SUPPLIED TEXT

BEGIN

Tensorflow Certification Version 2.13 vs 2.14

Vic_Lim · October 8, 2023, 1:49pm

gpu tensorflow-certification

Hi everyone. I am interested to take up the latest version of TensorFlow certification.

From the handbook above, I was required to install the following

Python v3.9
Tensorflow v2.13

I am currently using GPU 3070 ti, and as such I installed cuda v11.8.

Issue

However, I met up with an issue

2023-10-08 19:19:28.718121: I tensorflow/tsl/cuda/cudart_stub.cc:28] Could not find cuda drivers on your machine, GPU will not be used.
2023-10-08 19:19:29.023876: I tensorflow/tsl/cuda/cudart_stub.cc:28] Could not find cuda drivers on your machine, GPU will not be used.
2023-10-08 19:19:29.025239: I tensorflow/core/platform/cpu_feature_guard.cc:182] This TensorFlow binary is optimized to use available CPU instructions in performance-critical operations.
To enable the following instructions: AVX2 FMA, in other operations, rebuild TensorFlow with the appropriate compiler flags.
2023-10-08 19:19:29.820897: W tensorflow/compiler/tf2tensorrt/utils/py_utils.cc:38] TF-TRT Warning: Could not find TensorRT
Python Version : 3.9.18 (main, Aug 25 2023, 13:20:14) 
[GCC 11.4.0]
TF Version : 2.13.1
2023-10-08 19:19:30.663261: I tensorflow/compiler/xla/stream_executor/cuda/cuda_gpu_executor.cc:981] could not open file to read NUMA node: /sys/bus/pci/devices/0000:07:00.0/numa_node
Your kernel may have been built without NUMA support.
2023-10-08 19:19:30.663442: W tensorflow/core/common_runtime/gpu/gpu_device.cc:1960] Cannot dlopen some GPU libraries. Please make sure the missing libraries mentioned above are installed properly if you would like to use GPU. Follow the guide at https://www.tensorflow.org/install/gpu for how to download and setup the required libraries for your platform.
Skipping registering GPU devices...
GPUs : []

But if I were to use Tensorflow v2.14, it will be able to detect GPU

2023-10-08 21:37:24.423756: E tensorflow/compiler/xla/stream_executor/cuda/cuda_dnn.cc:9342] Unable to register cuDNN factory: Attempting to register factory for plugin cuDNN when one has already been registered
2023-10-08 21:37:24.423807: E tensorflow/compiler/xla/stream_executor/cuda/cuda_fft.cc:609] Unable to register cuFFT factory: Attempting to register factory for plugin cuFFT when one has already been registered
2023-10-08 21:37:24.423821: E tensorflow/compiler/xla/stream_executor/cuda/cuda_blas.cc:1518] Unable to register cuBLAS factory: Attempting to register factory for plugin cuBLAS when one has already been registered
2023-10-08 21:37:24.428031: I tensorflow/core/platform/cpu_feature_guard.cc:182] This TensorFlow binary is optimized to use available CPU instructions in performance-critical operations.

END

STORED DATA
BEGIN

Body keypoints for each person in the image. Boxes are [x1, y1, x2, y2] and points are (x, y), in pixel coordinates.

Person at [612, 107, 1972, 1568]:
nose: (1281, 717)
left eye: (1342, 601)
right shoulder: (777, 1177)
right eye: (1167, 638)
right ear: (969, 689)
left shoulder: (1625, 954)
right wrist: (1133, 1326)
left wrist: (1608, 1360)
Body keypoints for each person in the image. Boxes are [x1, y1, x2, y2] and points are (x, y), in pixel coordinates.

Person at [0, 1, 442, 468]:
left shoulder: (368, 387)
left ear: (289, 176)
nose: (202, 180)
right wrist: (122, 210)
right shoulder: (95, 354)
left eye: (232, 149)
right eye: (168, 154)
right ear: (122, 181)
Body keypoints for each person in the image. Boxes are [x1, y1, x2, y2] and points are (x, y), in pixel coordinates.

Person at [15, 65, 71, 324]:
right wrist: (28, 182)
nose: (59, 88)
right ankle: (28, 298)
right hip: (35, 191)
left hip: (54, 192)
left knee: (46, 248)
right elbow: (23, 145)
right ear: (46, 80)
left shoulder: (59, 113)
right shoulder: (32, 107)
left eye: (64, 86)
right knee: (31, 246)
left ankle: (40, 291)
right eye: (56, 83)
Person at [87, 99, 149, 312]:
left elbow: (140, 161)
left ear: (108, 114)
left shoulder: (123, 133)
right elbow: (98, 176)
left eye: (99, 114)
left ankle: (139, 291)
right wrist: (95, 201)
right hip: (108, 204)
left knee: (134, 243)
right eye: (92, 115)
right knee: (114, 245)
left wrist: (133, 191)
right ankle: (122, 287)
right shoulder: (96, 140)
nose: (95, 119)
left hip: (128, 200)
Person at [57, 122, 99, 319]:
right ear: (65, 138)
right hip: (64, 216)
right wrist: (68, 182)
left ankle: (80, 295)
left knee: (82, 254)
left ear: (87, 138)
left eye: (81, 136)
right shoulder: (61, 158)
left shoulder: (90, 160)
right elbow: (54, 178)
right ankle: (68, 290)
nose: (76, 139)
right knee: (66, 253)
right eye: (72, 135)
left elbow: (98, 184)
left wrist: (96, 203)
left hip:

END

PROBLEM DESCRIPTION
Please answer these questions about the forum thread:
(a) Which GPU does the poster use?
(b) What TF Version does the output under TensorFlow v2.13 report?
(c) With which TensorFlow version can the GPU be detected?
These lines have nothing to do with the forum thread.

WRITTEN SOLUTION
(a) A 3070 ti.
(b) 2.13.1.
(c) TensorFlow v2.14.